In the next few weeks, fine tissue and toxicological examinations will be carried out to find any traces of soil. But this will prove to be rather difficult, since Vitali’s throat and lungs were cleaned by the doctors and suctioned when the intubation was performed.
It is also unclear why a police chief inspector from Königs Wusterhausen instructed the Berlin police, via a request for assistance, to attend the clinic after Vitali N. had been admitted to the hospital, in order to confiscate the clothes of the deceased and to insist blood samples be taken to test for alcohol and drugs. The Cottbus public prosecutor’s office, which has jurisdiction over Königs Wusterhausen, said it had not ordered this. The police authorities responsible have yet to issue a statement on the matter.
Vitali N.’s blood test after his admission to hospital showed he had consumed neither alcohol nor drugs. Vitali N.’s brother, Ivan, characterized the victim as a quiet, inconspicuous person who generally drank little alcohol. He had simply wanted to lead a normal life in Germany and escape the extreme poverty that was a sad daily routine in Eastern Europe, his brother said.
The death of Vitali N. is part of a wave of police violence in Germany. Last October, Kupa Mutombo died in Berlin’s Charité hospital. He too was a victim of police brutality. Just weeks before that, the racist actions of Berlin police officers against a Syrian family sparked a storm of outrage.
“We have fundamental structural problems in dealing with the unlawful use of force by the police,” criminologist Prof. Tobias Singelnstein of the Ruhr University in Bochum said in the documentary “State Violence—When Police Officers Become Perpetrators” produced by the political magazine Kontraste.
Nationwide, officers perpetrate at least 12,000 cases of “illegal police violence” annually while on duty, as Dr. Singelnstein noted in 2019 in the interim report of his research project Kviapol. But only about 2,000 cases of police violence are reported each year, and even in those few cases, court proceedings are opened in less than two percent. “Convictions occur in less than 1 percent of reported cases,” the criminologist explained.
This ever-expanding police violence goes hand in hand with the continual increasing of the powers of the police and security apparatus. The previous state government in Brandenburg, made up of the Social Democrats (SPD) and Left Party, passed a new Police Law at the beginning of 2019. Its cornerstones included the “expansion of personal checks without requiring just cause, reporting requirements in the area of the Assembly Act without needing a court order, preventive detention as well as contact and residence bans without any concrete signs of a crime, expansion of the storage times of police video surveillance, expansion of public searches in suspected crimes and the use of hand grenades against people.”

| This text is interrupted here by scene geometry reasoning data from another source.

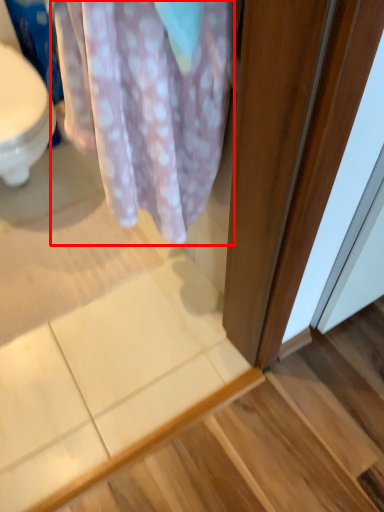
Question: From the image's perspective, what is the correct spatial positioning of blanket (annotated by the red box) in reference to stair?

Choices:
 (A) above
 (B) below

Answer: (A)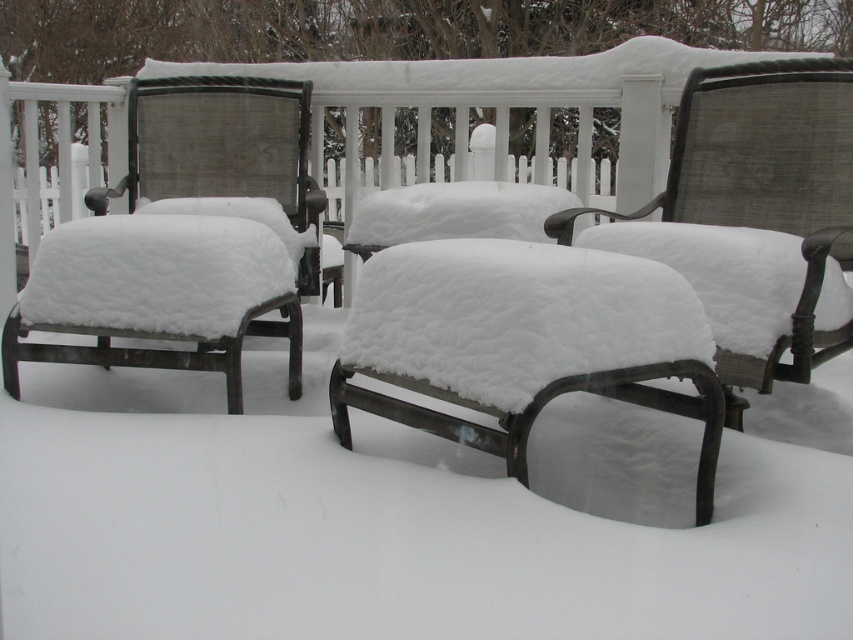
Question: Which point is farther from the camera taking this photo?

Choices:
 (A) (553, 228)
 (B) (169, 132)
 (C) (498, 387)

Answer: (B)

Question: Can you confirm if matte black chair at left is thinner than metallic mesh chair at center?

Choices:
 (A) no
 (B) yes

Answer: (A)

Question: Which of the following is the farthest from the observer?

Choices:
 (A) matte black chair at left
 (B) snow-covered metal bench at center
 (C) metallic mesh chair at center

Answer: (A)

Question: Which of the following is the farthest from the observer?

Choices:
 (A) (216, 104)
 (B) (630, 237)
 (C) (621, 376)

Answer: (A)

Question: Is snow-covered metal bench at center bigger than metallic mesh chair at center?

Choices:
 (A) no
 (B) yes

Answer: (A)

Question: Observing the image, what is the correct spatial positioning of snow-covered metal bench at center in reference to metallic mesh chair at center?

Choices:
 (A) left
 (B) right

Answer: (A)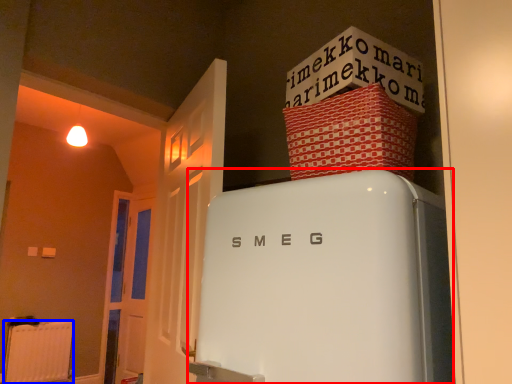
Question: Which of the following is the closest to the observer, refrigerator (highlighted by a red box) or radiator (highlighted by a blue box)?

Choices:
 (A) refrigerator
 (B) radiator

Answer: (A)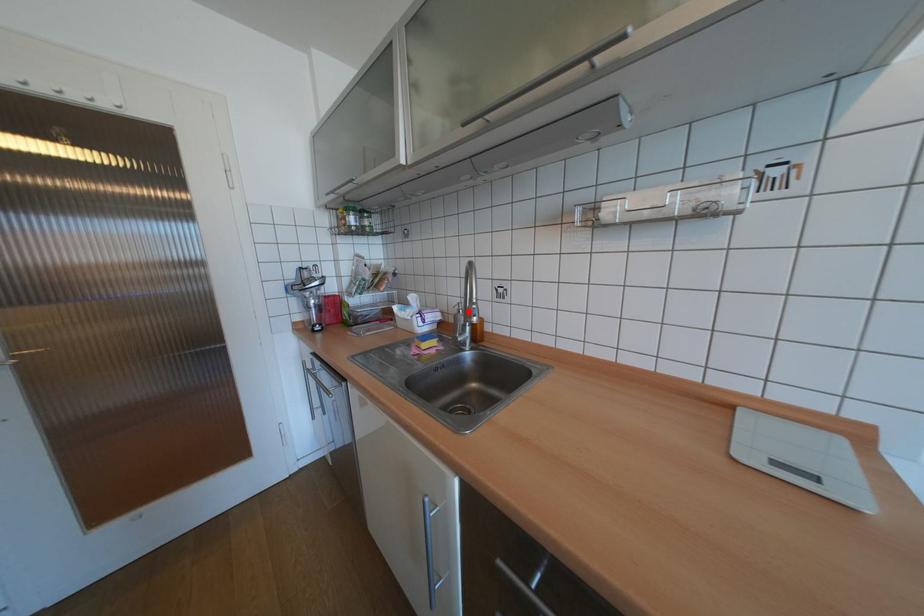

For the current state government of the SPD, Christian Democrats (CDU) and the Greens, this still does not go far enough. They are preparing a comprehensive tightening of the Police Law. According to their plans, the seamless monitoring of messaging services and online searches are to be made possible without any significant hurdles. In addition, the automatic recognition and storage of vehicle license plates would be possible without needing any just cause.
Under the SPD-Left Party state government, the police had already stored a total of 40 million photos of vehicles in a database from 2017 to 2019, resulting in massive criticism from lawyers and data protectionists. An official who criticized this blatant and constitutionally questionable surveillance was silenced and transferred.
In neighbouring Berlin, too, the new CDU-SPD state government is planning to massively increase the powers of the state and expand those of the police apparatus.
Ultimately, police violence and attacks on democratic rights are an expression of increasing class tensions. While billions go into arming the military, any opposition to this is suppressed by force if necessary. Rampant police violence is deliberately covered up by the state and political establishment and is part of the development of a police state.